> _Exercise instructions_:
A. In the passage on flip-chip bonding of thinned dies, what substrate temperature was used for thermosonic bonding?
B. Extend the passage on flip-chip bonding of thinned dies onto flex, picking up after its final sentence.

> _Passage shown_:
For flip-chip integration of the thinned dies on flex, two methodologies were exerted (ACP and thermosonic bonding), as shown in Figure 3. The bonding process was carried out employing a micro-assembly station (Fineplacer®, Finetech GmBH, Berlin, Germany). The micro-assembly station was equipped with both thermo-compression and thermosonic bonding heads as well as a micro-dispensing unit.

2.3.1. Thermosonic Bonding

The ultrasonic module had an output power of 20 W, a driving frequency of 60 kHz, and a maximum bonding force of 20 N. For thermosonic bonding, the dies with Au stud bumps were used, whereas for ACP bonding, both bumped and un-bumped chips were employed. The total process time was 10 s with ultrasonic vibration applied for 500 ms. The force used was 5 N with ultrasonic power at 2 W. The temperature of the substrate was kept at 220 °C. At higher static forces and ultrasonic powers, microcracks in the ultra-thin sensor chips were observed. As inferred from Figure 3, thermosonic bonding was a three-step process starting with bumping, followed by bonding. After the bonding, an underfill material was dispensed and thermally cured to provide mechanical stability to the bonds.

2.3.2. ACP Bonding

To carry out a successful flip-chip bonding, a dedicated procedure for die picking from the transfer film, flipping, alignment, placement, and bonding was developed. The parameters for a successful bonding were deduced with a combination of a variety of temperatures of the tool and the stage coupled with an optimum force that can realize a successful bond without damaging the thin die [6,25]. The bonding parameters were optimized so the stage temperature and the tool temperature were 170 °C. A low bonding force (60 N) was selected to avoid possible damages to the thinned dies. Planarization of the surfaces is critical in this process, therefore the picking tool and the stage were precisely adjusted with the help of a pressure-sensitive foil, which results in a complete planer chip orientation. This process is a two-step process, starting with dispensing the ACP followed by applying pressure and temperature. This is illustrated in Figure 3. Here, a commercial anisotropic conductive paste (ACP, DELO® MONOPOX AC268, Windach, Germany) was used. The ACP consists of an epoxy resin glass transition temperature (T_g) of 153 °C and conductive nickel particles with an average diameter of 5 µm. Here, the bonding was performed with both unbumped and bumped dies.

> _Data provided_:
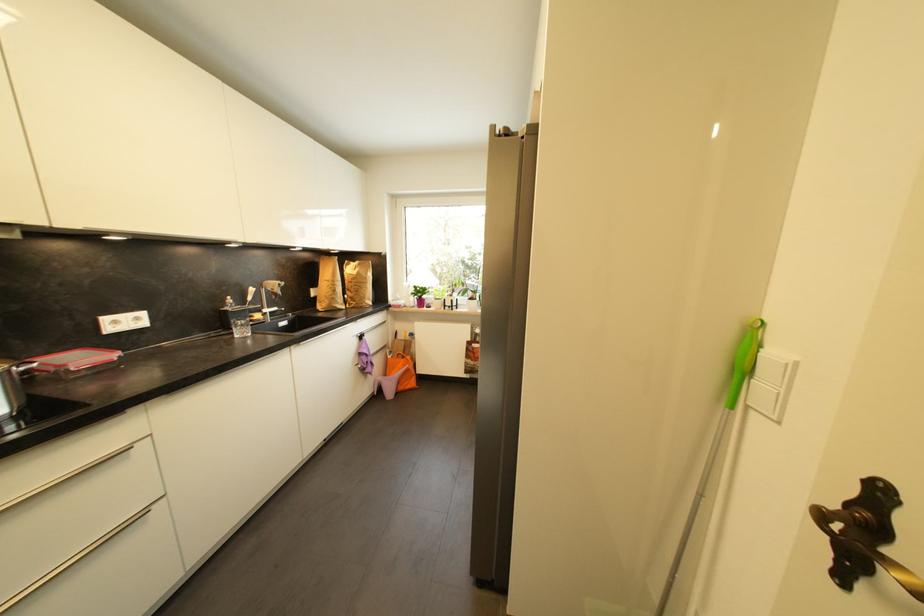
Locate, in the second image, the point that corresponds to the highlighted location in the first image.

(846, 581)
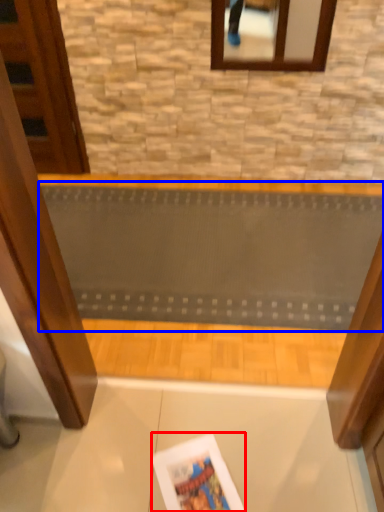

> _Answers to the problems_:
A. 220 °C

B.
3. Results and Discussion

3.1. Silicon IDE-Sensors

Figure 4a,b shows SEM images of both thick and thinned sensor chips with the final thickness of 67 µm. The initial thickness of the chips was ~500 µm. The thinning was conducted uniformly and the total thickness variation (TTV) among the chips was less than 2 µm. The coined Au stud-bumps that are used for flip-chip bonding are illustrated in Figure 4c. Finally, the cross-sectional SEM images of the flip-chip bonded sensor chips via thermosonic (e) and ACP bonding (d) are presented in this figure. As seen in the case of thermosonic bonding, direct bonding between the Au bump and the electroless nickel immersion gold (ENIG) pad of the flex was generated, whereas, in the ACP, the nickel particles in the paste facilitate the electrical path. Figure 5 shows the placement of the IDE-sensor on the flex, where it was flip-chip bonded on the periphery of the cavity and the sensing area was exposed to interact with different analytes. As mentioned, the flex strip had a cavity at the tip. In order to encapsulate the pads and the bumps, underfill was used after thermosonic bonding. In the case of ACP bonding, the ACP itself could provide encapsulation, rendering a straightforward and one-step bonding and encapsulation procedure.

3.2. Impedance Analysis

Both thermosonic-bonded and ACP-bonded sensor samples were first assessed in air and then immersed in water and phosphate-buffered saline (PBS) solution. The measurement results are plotted in Figure 6. The plots show typical characteristics of the measured impedance across a frequency range for the media used and the IDE sensor material and dimensions. It can be inferred that the impedance of the bonded samples has negligible deviation between the two bonding techniques. This trend is visible in the full frequency range from 100 Hz to 1 MHz. All the samples (three samples per kind) were functional without any faulty bonding.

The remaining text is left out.